過去の経験についての質問は、面接の1つの山場であり、自分の強みを表現する絶好の機会です。質問が「自己PRをしてください」となっているわけではないけれど、面接官は「過去の経験からこの人の強み(または弱み)などを知ることができればいいな」と思っているわけですから、しっかりアピールしなければいけません。

たとえば、ガクチカを問われて、「○○部の活動です。大会で優勝することを目標に、チームワークを重視し、厳しい練習を乗り越えて県大会3位に入賞しました」と答えたとします。この答えでわかることは、「3位に入賞した」という結果と、「チームワークを大切にしたらしいこと」、「練習が厳しかったらしいこと」です。つまり、これだけだと、結果だけはわかるものの、チームワークのために「あなたが」何をしたのかも伝わりませんし、厳しい練習を乗り越えるために「あなたのどんな能力・性格を活かしたのか」もわかりません。アピールすべきことは、「良い結果を出すためにあなたがどのような能力を駆使してどのような努力をしたのか」であるにもかかわらず、それが全く伝わらないのです。それはなぜかというと、あなたが過去についての説明で自分の「行動」を示していないからです。

チームワークを大切にするということは、チームの中でどのような行動をすることなのか、そこが伝えるべき最も大切なことです。たとえば「練習前に率先して準備をして皆がスムーズに練習に入りやすくしました」、「練習の前後にできるだけメンバーと会話をして、行き詰っていることや悩んでいること、不満に思っていることなどがないか確かめた」などです。
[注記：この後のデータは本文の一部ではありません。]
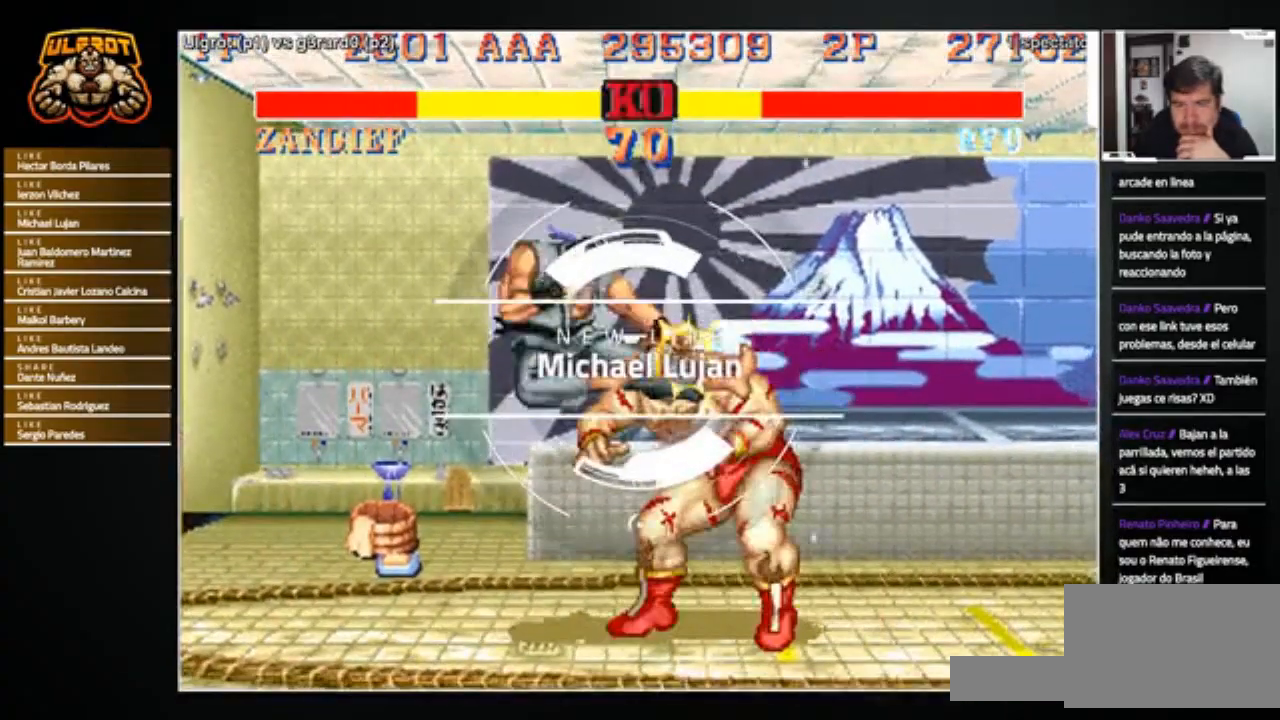
{"buttons": [], "left_stick": "right", "events": [[100, "left_stick", "right"], [167, "TRIANGLE", "down"], [200, "TRIANGLE", "up"], [234, "TRIANGLE", "down"], [300, "TRIANGLE", "up"]]}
あるいは、「課題を乗り越えたいと考えているメンバーには積極的に自主練に付き合うなどして支え、自分も支えてもらった」など、何をしたのか、つまり「行動」を伝えてはじめて「チームのためにどんなことをする人なのか」を伝えることができます。

また、リーダーシップを取った経験を問われて、「メンバーが積極的に意見を出して活発に活動ができるように、意見を言いやすい風通しの良い環境を作ることに努力した」と回答したとしても、面接官はこの人のリーダーシップについて判断はできません。「意見を言いやすい風通しの良い環境」というのは「結果」に過ぎず、その結果を得るために「何をしたのか」は全く説明されていないからです。この例で言えば、リーダーシップを表現するのは「風通しの良い環境を作るためにリーダーとして取った行動」であり、必ずメンバーへの働きかけがあるだろうと思います。したがって、たとえば「ミーティングや個別の面談時に意見を聞くときには、最初から否定するようなことは一切せず、言いたいことを全て言わせるようにしました。その上で、採用できそうな内容は積極的に取り入れ、採用できないものについても必ず理由を伝え、もう少し考えて欲しい点などを伝えました。」という、メンバーに具体的にどう対応したのかという「行動」を表現することによって、はじめてリーダーシップを伝えることができるのです。ここで挙げた例は、私が適当にでっちあげたものですが、実際の経験があるなら必ず生々しい「行動」があったはずであり、この「行動」を伝えることこそ、強みや能力を表現するものになります。

結果や考え方よりも、行動を伝えましょう。

面接対策で重要なポイントTOP3

面接で気をつけるべきポイントは他にも色々あります。評価を上げていくためには、応募先に応じて、またご自身のスキルマッチの程度などにも応じて、きちんと調整をしていく必要はあります。

それでも、あらゆる人に共通して言える面接対策のポイントTOP3は、確実に次のものだと言えます。

  1. 元気に話せ。
  2. 知識はは固有名詞で話せ。
  3. 経験は行動で話せ。

いずれも、少し意識するだけで大きな効果を発揮するものです。ぜひ実践してみてください。